Il 23 maggio 1992 “Cosa Nostra” uccise Giovanni Falcone, la moglie Francesca Morvillo e i tre agenti della scorta Vito Schifani, Rocco Dicillo e Antonio Montinaro, con cinque quintali di tritolo nei pressi dello svincolo di Capaci. Un mese dopo, Borsellino dichiarò: “Quando Giovanni Falcone, solo per continuare il suo lavoro, propose la sua aspirazione a succedere ad Antonino Caponnetto, il Csm con motivazioni risibili gli preferì il consigliere Antonino Meli. Falcone concorse. Qualche Giuda si impegnò subito a prenderlo in giro, e il giorno del mio compleanno il Csm ci fece questo regalo“.

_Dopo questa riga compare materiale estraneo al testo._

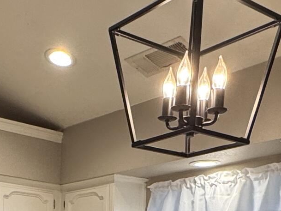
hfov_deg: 27.7
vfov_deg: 17.6
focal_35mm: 69
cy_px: 372
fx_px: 560
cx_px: 66
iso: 200
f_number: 2.2
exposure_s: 1/120
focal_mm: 2.22
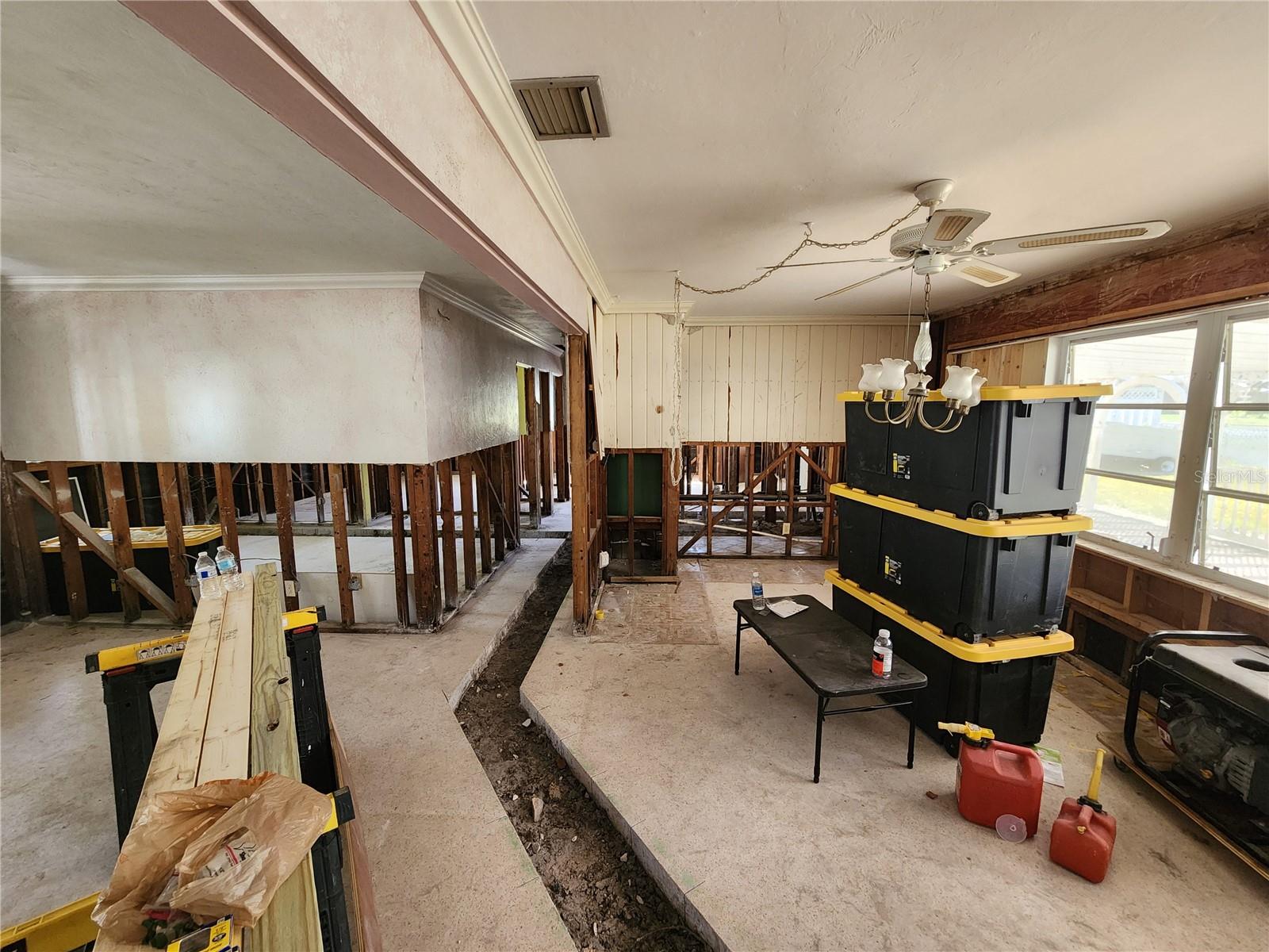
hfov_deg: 106.2
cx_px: 634
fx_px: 477
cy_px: 476
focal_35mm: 13
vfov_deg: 89.9
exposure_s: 1/60
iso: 400
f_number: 2.2
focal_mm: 2.2
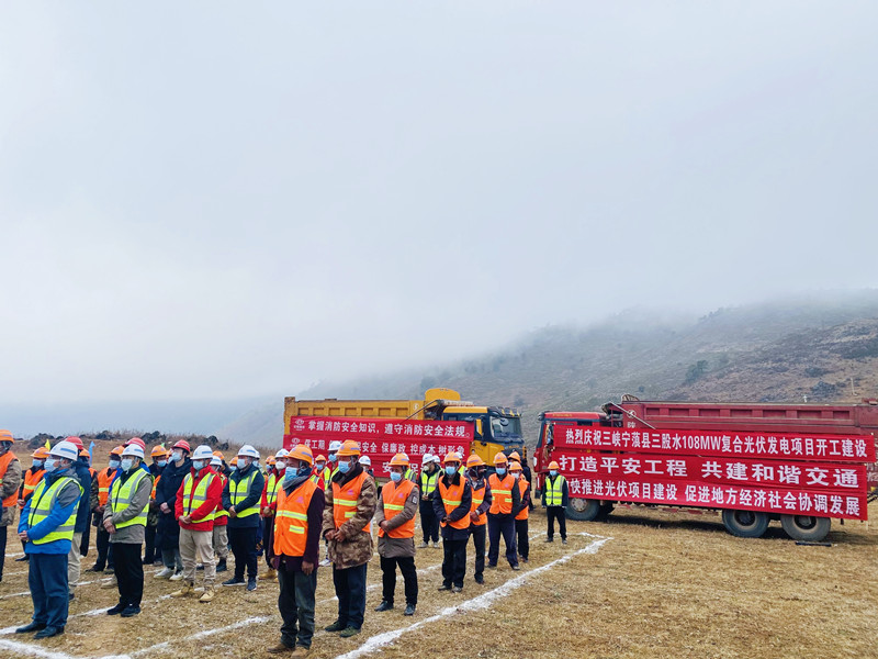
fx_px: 659
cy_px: 330
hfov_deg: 67.3
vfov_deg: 53.1
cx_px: 439
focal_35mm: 26
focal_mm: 4.25
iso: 32
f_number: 1.8
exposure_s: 1/1898
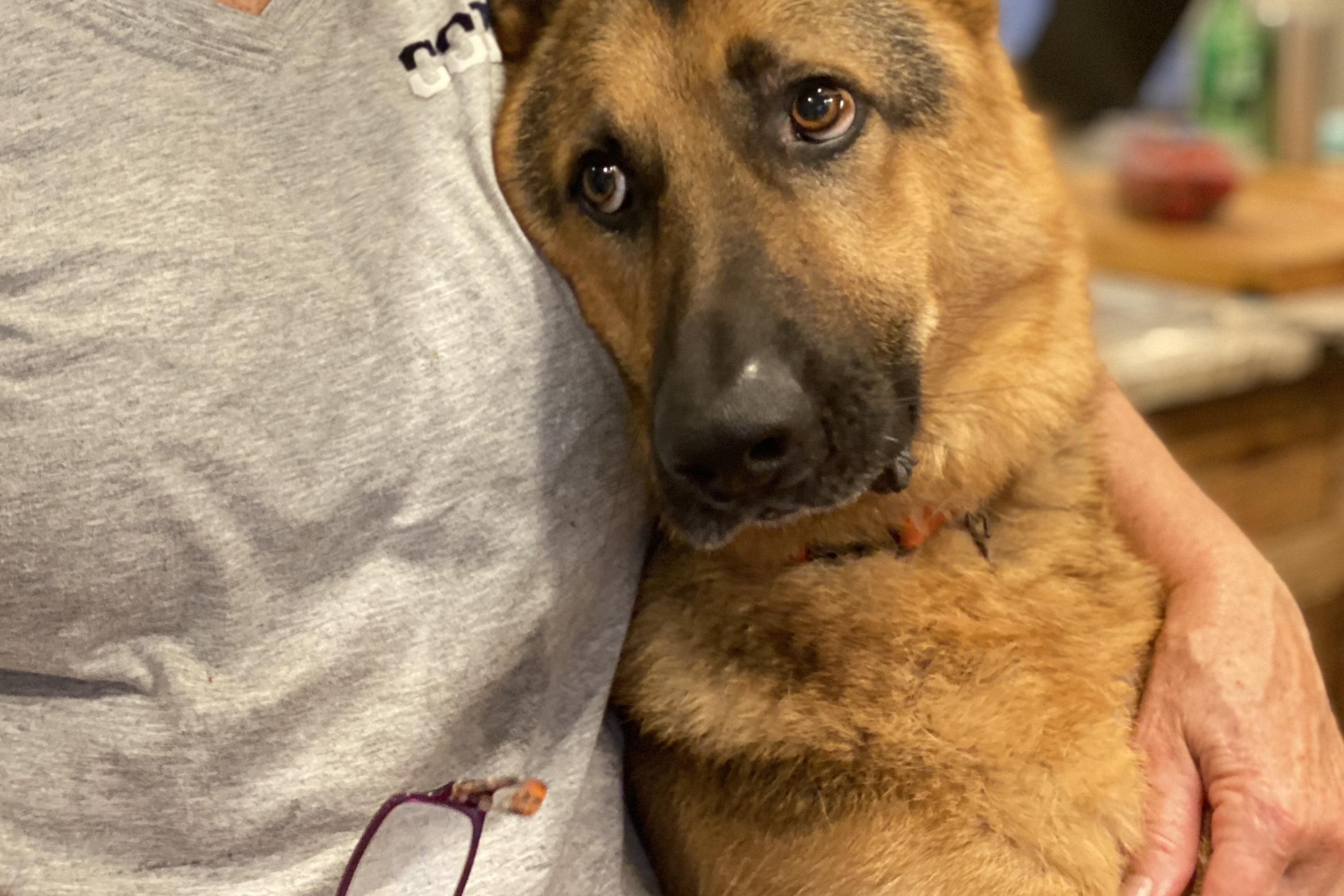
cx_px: 670
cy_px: 41
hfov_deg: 27.7
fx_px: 2725
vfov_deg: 18.3
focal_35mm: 73
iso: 400
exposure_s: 1/30
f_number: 2
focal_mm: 6
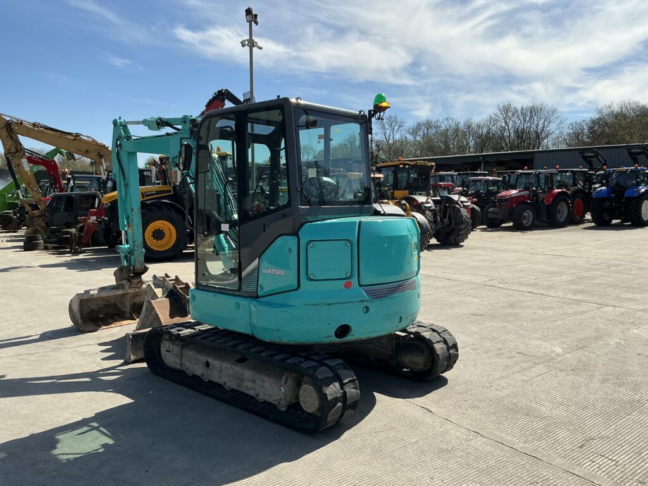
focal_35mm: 28
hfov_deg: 63.4
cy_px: 243
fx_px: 524
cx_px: 324
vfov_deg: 49.7
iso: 25
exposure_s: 1/2320
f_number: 1.8
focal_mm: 3
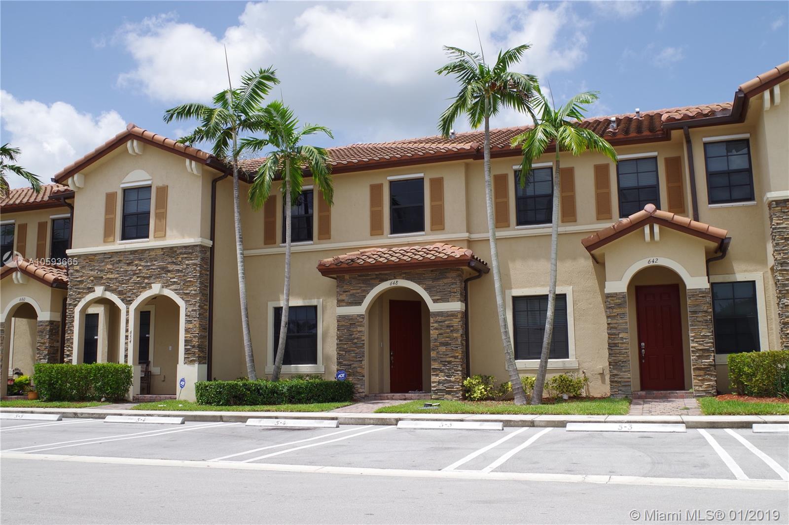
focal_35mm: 34
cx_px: 394
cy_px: 262
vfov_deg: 38.3
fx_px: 756
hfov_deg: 55.1
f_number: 11
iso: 100
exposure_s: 1/125
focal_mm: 23
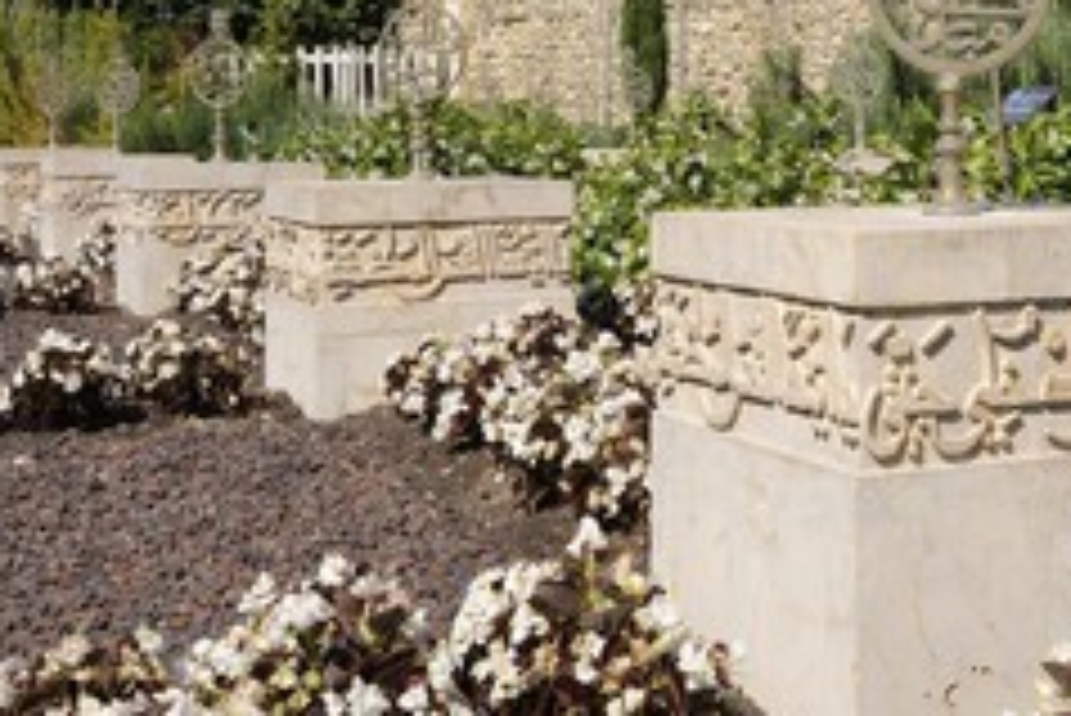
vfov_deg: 20.0
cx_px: 860
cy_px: 95
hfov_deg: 29.4
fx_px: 1994
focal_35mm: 67
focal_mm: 38
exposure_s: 1/160
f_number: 16
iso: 200
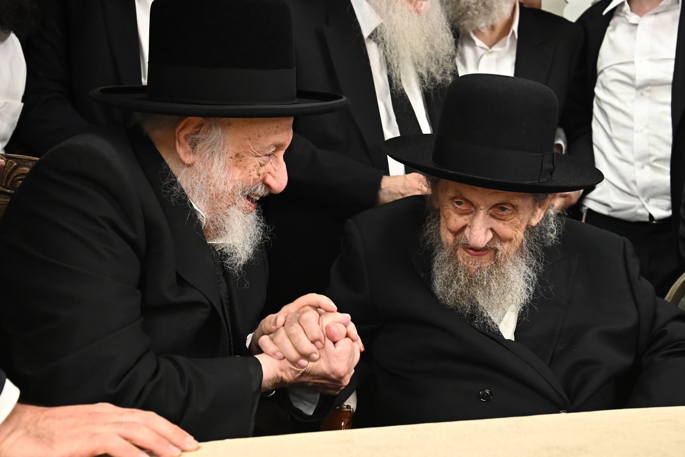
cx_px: 359
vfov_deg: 26.5
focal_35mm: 51
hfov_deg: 38.9
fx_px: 970
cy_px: 215
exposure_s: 1/200
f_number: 5.6
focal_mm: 48
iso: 3200
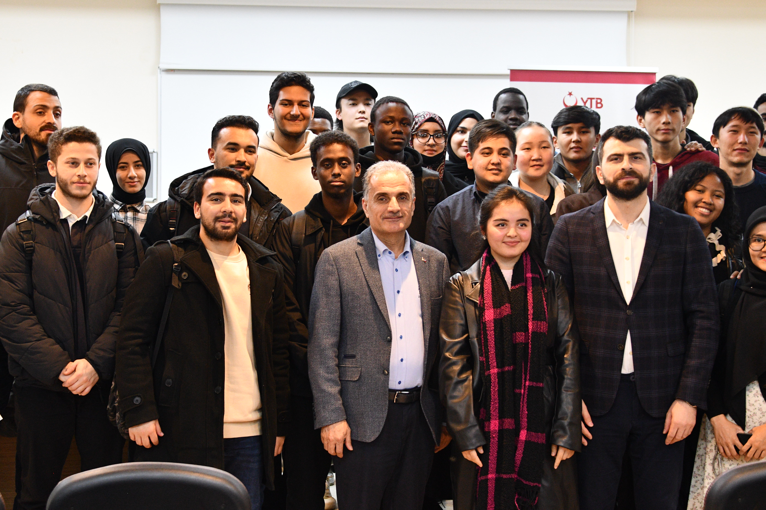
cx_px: 383
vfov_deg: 18.9
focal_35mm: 72
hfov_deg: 28.1
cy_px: 255
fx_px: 1532
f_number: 4.5
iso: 2500
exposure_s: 1/80
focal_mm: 48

L’omicidio di Falcone significò per Paolo la scomparsa non solo di un collega,ma soprattutto di un fratello. Ciò lo spinse a lavorare con ancora più intensità per inchiodare gli autori della strage di Capaci, sapendo in cuor suo di non avere molto tempo. “Chi ha paura muore ogni giorno, chi non ha paura muore solo una volta“, disse Paolo al pentito Vincenzo Calcara.
Il 19 luglio 1992, appena 57 giorni dopo la morte di Falcone, Borsellino venne ucciso a Palermo in via D’Amelio. Cento chili di tritolo furono più che sufficienti per togliere la vita a Paolo e a cinque agenti della sua scorta: Agostino Catalano, Emanuela Loi, Vincenzo Li Muli, Walter Eddie Cosina e Claudio Traina.
Paolo Borsellino, nato il 19 gennaio e morto il 19 luglio, a metà esatta del percorso che lo avrebbe portato a compiere 53 anni. Appena un anno prima, l’1 febbraio 1991, da Roma convocarono Paolo per lavorare ad una super procura antimafia. Borsellino però non fece in tempo.
I suoi messaggi e insegnamenti, insieme a quelli di Giovanni Falcone e tutti coloro che si sono impegnati nella lotta alla mafia, sopravviveranno per sempre e saranno in eterno modelli per le attuali e future generazioni.
Il 19 nella smorfia significa “risata”. La risata che adesso,lassù, Paolo Borsellino e Rocco Chinnici, Uomini veri, si staranno facendo per festeggiare il loro compleanno, ammirando dall’alto come la loro straordinaria dedizione alla giustizia sia servita per debellare un fenomeno con all’interno vili ominicchi che, senza nemmeno avere il coraggio di uscire dalle proprie tane, hanno per troppo tempo seminato terrore.